We adults haven't outgrown that.  We love having something to look forward to, we love that unscratched itch.
Having an unfulfilled desire can be an uncomfortable experience, it's true; but at its best it's the beginning of the next exciting journey towards the fulfillment of another wonderful dream.

Wednesday, August 7, 2013

"There is only one way to happiness and that is to cease worrying about things which are beyond the power of our will."--Epictetus

Like the past and the future. They are both beyond our ability to change or control.  The past is gone.  The future hasn't happened yet.  Both are outside the workings of our will.
Yet it's so easy to drag the miserable past into a similar present, the ghost of it chilling the heart and destroying our enjoyment of the moment.
Or we worry about what comes next and how this moment might affect our future.
Happiness is a moment to moment thing. Our power, our will, only exists in this moment.
This moment.
Now.
Ignore the past.
Disregard the future.
Choose to be happy now.

Tuesday, August 6, 2013

"Keep Thinking About Pollyanna."--Richard Diebenkorn

Yesterday we talked about the tyranny of the mind.  Keeping the mind in line is the first step on the way to unreasonable happiness.
Maintaining an optimistic framework is one of the ways we do this, especially when we're starting something new.
Beginning anything requires optimism. You won't begin anything if you don't feel like you'll further yourself in the process. This idea is captured perfectly in the title of this blog, which is artist Richard Diebenkorn's 8th rule in his "Notes to myself on beginning a painting."
Pollyanna is the goddess of optimism.  She looked at every person and situation in the best possible light. She didn't let negativity enter her mind.  She expected the best, and was never disappointed.
Optimism keeps your mind open to possibilities. Optimism keeps your heart open too.  These are the essential ingredients for feelings of well-being, and states of unreasonable happiness.

Monday, August 5, 2013

The Tyranny of the Mind

My Tai Chi teacher tells me the mind's job is to evaluate.  It can't seem to stop weighing and measuring just about everything.  This is where "judgement" comes in.  Good/bad, black/white, friend/enemy.
Discernment is another kettle of fish.  This is where we evaluate what works for us and what doesn't.  No judgement, just practical analysis.
In my ongoing search for what happiness means to me, I realized that I had to put my mind to work on discerning without evaluating.
My mind would say: "Housework=Bad".
But it felt good to get the place clean.  It added to my sense of well-being.
"Well, then", says my ever-changing mind: "Housework=GOOD".
No.  It depends.  If it feels good at the time it's good.
I decided to use that measure to discern what actions contribute to my feelings of well-being.
I realize I'm still using what I do as a way of analyzing how I feel, but it's early days in my search to find the path of unreasonable happiness. I'm still looking for the meaning of the word; but it's a place to start, and I'm glad I've begun.

Sunday, August 4, 2013

What the Heck is Happiness?

I'm going to find out.

I know there's a lot of things that create feelings that I call "happiness", but the elusive, unreasonable happiness is what I'm looking for. Perhaps I'll find a clue in exploring the commonality within the experiences that I identify as "making me happy." So let's see. Today, so far, what has made me happy was enjoying my morning cup of joe brought to me by my husband, the two of us wrestling with the Time's Crossword--and pinning that sucker to the ground, the happy good morning from my little dog, and breakfast made by my daughter.

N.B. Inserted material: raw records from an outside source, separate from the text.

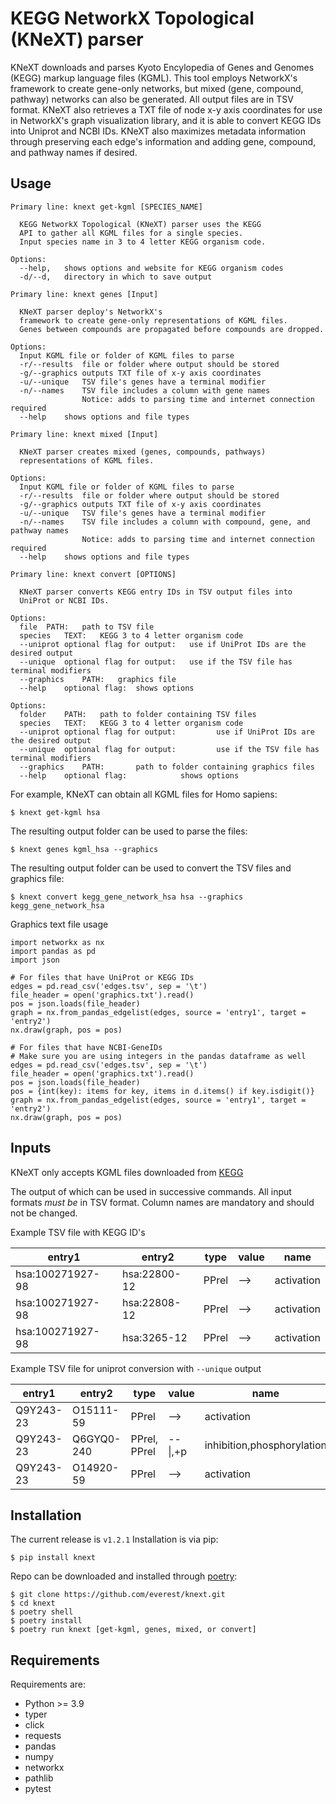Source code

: 
KEGG NetworkX Topological (KNeXT) parser
========================================

KNeXT downloads and parses Kyoto Encylopedia of Genes and Genomes 
(KEGG) markup language files (KGML). This tool employs NetworkX's framework
to create gene-only networks, but mixed (gene, compound, pathway) networks
can also be generated. All output files are in TSV format. KNeXT also
retrieves a TXT file of node x-y axis coordinates for use in NetworkX's
graph visualization library, and it is able to convert KEGG IDs 
into Uniprot and NCBI IDs. KNeXT also maximizes metadata information
through preserving each edge's information and adding gene, compound, and
pathway names if desired.

Usage
-----

    Primary line: knext get-kgml [SPECIES_NAME]
      
      KEGG NetworkX Topological (KNeXT) parser uses the KEGG
      API to gather all KGML files for a single species. 
      Input species name in 3 to 4 letter KEGG organism code. 
    
    Options:
      --help,	shows options and website for KEGG organism codes
      -d/--d,	directory in which to save output

    Primary line: knext genes [Input]

      KNeXT parser deploy's NetworkX's
      framework to create gene-only representations of KGML files.
      Genes between compounds are propagated before compounds are dropped.

    Options:
      Input	KGML file or folder of KGML files to parse
      -r/--results	file or folder where output should be stored	
      -g/--graphics	outputs TXT file of x-y axis coordinates
      -u/--unique	TSV file's genes have a terminal modifier
      -n/--names    TSV file includes a column with gene names
                    Notice: adds to parsing time and internet connection required
      --help	shows options and file types

    Primary line: knext mixed [Input]

      KNeXT parser creates mixed (genes, compounds, pathways)
      representations of KGML files.

    Options:
      Input	KGML file or folder of KGML files to parse
      -r/--results	file or folder where output should be stored
      -g/--graphics	outputs TXT file of x-y axis coordinates
      -u/--unique	TSV file's genes have a terminal modifier
      -n/--names    TSV file includes a column with compound, gene, and pathway names
                    Notice: adds to parsing time and internet connection required
      --help	shows options and file types

    Primary line: knext convert [OPTIONS]
      
      KNeXT parser converts KEGG entry IDs in TSV output files into
      UniProt or NCBI IDs.
    
    Options:
      file	PATH:	path to TSV file
      species	TEXT:	KEGG 3 to 4 letter organism code
      --uniprot	optional flag for output:	use if UniProt IDs are the desired output
      --unique	optional flag for output:	use if the TSV file has terminal modifiers
      --graphics	PATH:	graphics file
      --help	optional flag:	shows options

    Options:
      folder	PATH:	path to folder containing TSV files         
      species	TEXT:	KEGG 3 to 4 letter organism code
      --uniprot	optional flag for output:         use if UniProt IDs are the desired output
      --unique	optional flag for output:         use if the TSV file has terminal modifiers   
      --graphics	PATH:       path to folder containing graphics files          
      --help	optional flag:            shows options

For example, KNeXT can obtain all KGML files for Homo sapiens:

```console
$ knext get-kgml hsa
```

The resulting output folder can be used to parse the files:

```console      
$ knext genes kgml_hsa --graphics
```

The resulting output folder can be used to convert the TSV files and graphics file:

```console    
$ knext convert kegg_gene_network_hsa hsa --graphics kegg_gene_network_hsa
```

Graphics text file usage

```console
import networkx as nx
import pandas as pd
import json

# For files that have UniProt or KEGG IDs
edges = pd.read_csv('edges.tsv', sep = '\t')
file_header = open('graphics.txt').read()
pos = json.loads(file_header)
graph = nx.from_pandas_edgelist(edges, source = 'entry1', target = 'entry2')
nx.draw(graph, pos = pos)

# For files that have NCBI-GeneIDs
# Make sure you are using integers in the pandas dataframe as well
edges = pd.read_csv('edges.tsv', sep = '\t')
file_header = open('graphics.txt').read()
pos = json.loads(file_header)
pos = {int(key): items for key, items in d.items() if key.isdigit()}
graph = nx.from_pandas_edgelist(edges, source = 'entry1', target = 'entry2')
nx.draw(graph, pos = pos)
```

Inputs
------

KNeXT only accepts KGML files downloaded from [KEGG](https://www.genome.jp/kegg/)

The output of which can be used in successive commands.
All input formats *must be* in TSV format.
Column names are mandatory and should not be changed.

Example TSV file with KEGG ID's 

| entry1           | entry2       | type  | value | name       |
|------------------|--------------|-------|-------|------------|
| hsa:100271927-98 | hsa:22800-12 | PPrel | -->   | activation |
| hsa:100271927-98 | hsa:22808-12 | PPrel | -->   | activation |
| hsa:100271927-98 | hsa:3265-12  | PPrel | -->   | activation |

Example TSV file for uniprot conversion with `--unique` output 

| entry1           | entry2      | type         | value   | name                       |
|------------------|-------------|--------------|---------|----------------------------|
| Q9Y243-23        | O15111-59   | PPrel        | -->     | activation                 |
| Q9Y243-23        | Q6GYQ0-240  | PPrel, PPrel | --\|,+p | inhibition,phosphorylation |
| Q9Y243-23 | O14920-59 | PPrel        | -->     | activation                 |

Installation
------------

The current release is `v1.2.1`
Installation is via pip:

```console
$ pip install knext
```

Repo can be downloaded and installed through [poetry](https://python-poetry.org/):

```console
$ git clone https://github.com/everest/knext.git
$ cd knext
$ poetry shell
$ poetry install
$ poetry run knext [get-kgml, genes, mixed, or convert]
```

Requirements
------------

Requirements are:

- Python >= 3.9
- typer
- click
- requests
- pandas
- numpy
- networkx
- pathlib
- pytest
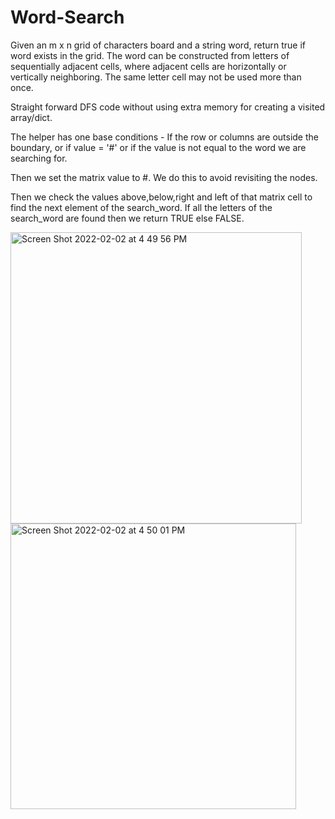 # Word-Search
Given an m x n grid of characters board and a string word, return true if word exists in the grid.  The word can be constructed from letters of sequentially adjacent cells, where adjacent cells are horizontally or vertically neighboring. The same letter cell may not be used more than once.

Straight forward DFS code without using extra memory for creating a visited array/dict.

The helper has one base conditions - If the row or columns are outside the boundary, or if value = '#' or if the value is not equal to the word we are searching for.

Then we set the matrix value to #. We do this to avoid revisiting the nodes.

Then we check the values above,below,right and left of that matrix cell to find the next element of the search_word. If all the letters of the search_word are found then we return TRUE else FALSE.

<img width="466" alt="Screen Shot 2022-02-02 at 4 49 56 PM" src="https://user-images.githubusercontent.com/89628033/152251274-1c8b62b6-9a53-435b-ace1-85ae4a174375.png">

<img width="457" alt="Screen Shot 2022-02-02 at 4 50 01 PM" src="https://user-images.githubusercontent.com/89628033/152251278-cbb92f7c-cf69-41e4-8549-abd4b8e81f63.png">


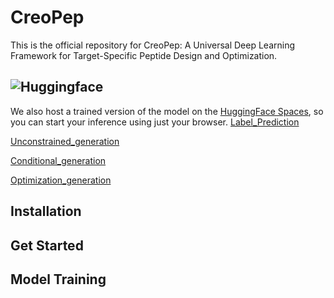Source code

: # CreoPep
This is the official repository for CreoPep: A Universal Deep Learning Framework for Target-Specific Peptide Design and Optimization.

## ![Huggingface](https://img.shields.io/badge/Hugging%20Face-Spaces-brightgreen)
We also host a trained version of the model on the [HuggingFace Spaces](https://huggingface.co/spaces/oucgc1996/CreoPep), so you can start your inference using just your browser.
[Label_Prediction](https://huggingface.co/spaces/oucgc1996/CTXGen_Label_Prediction)

[Unconstrained_generation](https://huggingface.co/spaces/oucgc1996/CTXGen_Unconstrained_generation)

[Conditional_generation](https://huggingface.co/spaces/oucgc1996/CTXGen_conditional_generation)

[Optimization_generation](https://huggingface.co/spaces/oucgc1996/CTXGen_optimization_generation)



## Installation

## Get Started

## Model Training

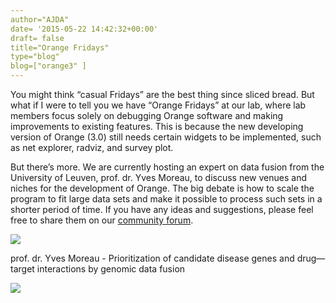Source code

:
```yaml
---
author="AJDA"
date= '2015-05-22 14:42:32+00:00'
draft= false
title="Orange Fridays"
type="blog"
blog=["orange3" ]
---
```


You might think “casual Fridays” are the best thing since sliced bread. But what if I were to tell you we have “Orange Fridays” at our lab, where lab members focus solely on debugging Orange software and making improvements to existing features. This is because the new developing version of Orange (3.0) still needs certain widgets to be implemented, such as net explorer, radviz, and survey plot.

But there’s more. We are currently hosting an expert on data fusion from the University of Leuven, prof. dr. Yves Moreau, to discuss new venues and niches for the development of Orange. The big debate is how to scale the program to fit large data sets and make it possible to process such sets in a shorter period of time. If you have any ideas and suggestions, please feel free to share them on our [community forum](https://stackoverflow.com/questions/tagged/orange).



![](/images/2015/05/7.jpg)

prof. dr. Yves Moreau - Prioritization of candidate disease genes and drug—target interactions by genomic data fusion

![](/images/2015/05/8.jpg)
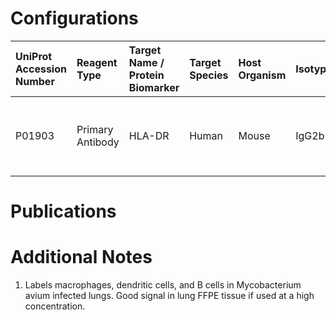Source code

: # Configurations

| UniProt Accession Number   | Reagent Type     | Target Name / Protein Biomarker   | Target Species   | Host Organism   | Isotype   | Clonality   | Vendor            | Catalog Number   | Conjugate   | RRID   | Availability   | Method        | Tissue Preservation   | Target Tissue   | Tissue State   | Detergent         | Antigen Retrieval Conditions                                  | Dye Inactivation Conditions   | Recommend   | Agree               | Disagree   | Contributor         | Notes       |
|:---------------------------|:-----------------|:----------------------------------|:-----------------|:----------------|:----------|:------------|:------------------|:-----------------|:------------|:-------|:---------------|:--------------|:----------------------|:----------------|:---------------|:------------------|:--------------------------------------------------------------|:------------------------------|:------------|:--------------------|:-----------|:--------------------|:------------|
| P01903                     | Primary Antibody | HLA-DR                            | Human            | Mouse           | IgG2b     | LN-3        | Novus Biologicals | NBP2-47670       | PE          | NA     | Stock          | IBEX2D Manual | FFPE                  | Lung            | Infected       | 0.3% Triton-X-100 | pH 6 for 40 minutes at 95C (AR6 Akoya Biosciences AR600250ML) | 1 mg/ml LiBH4 15 minutes      | Yes         | 0000-0002-2692-1225 | NA         | 0000-0002-2692-1225 | [1](#notes) |

# Publications



# Additional Notes

<a name="notes"></a>
1. Labels macrophages, dendritic cells, and B cells in Mycobacterium avium infected lungs. Good signal in lung FFPE tissue if used at a high concentration.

If I didn't have these things, would I still feel happy?

Don't know. It's something to ponder. In the meantime, I leave you with the Google definition:
  1. happiness  

    Web definitions
    state of well-being characterized by emotions ranging from contentment to intense joy.
    wordnetweb.princeton.edu/perl/webwn

    Feelings of well being.  That's common to all the things I've identified so far.  It's a start.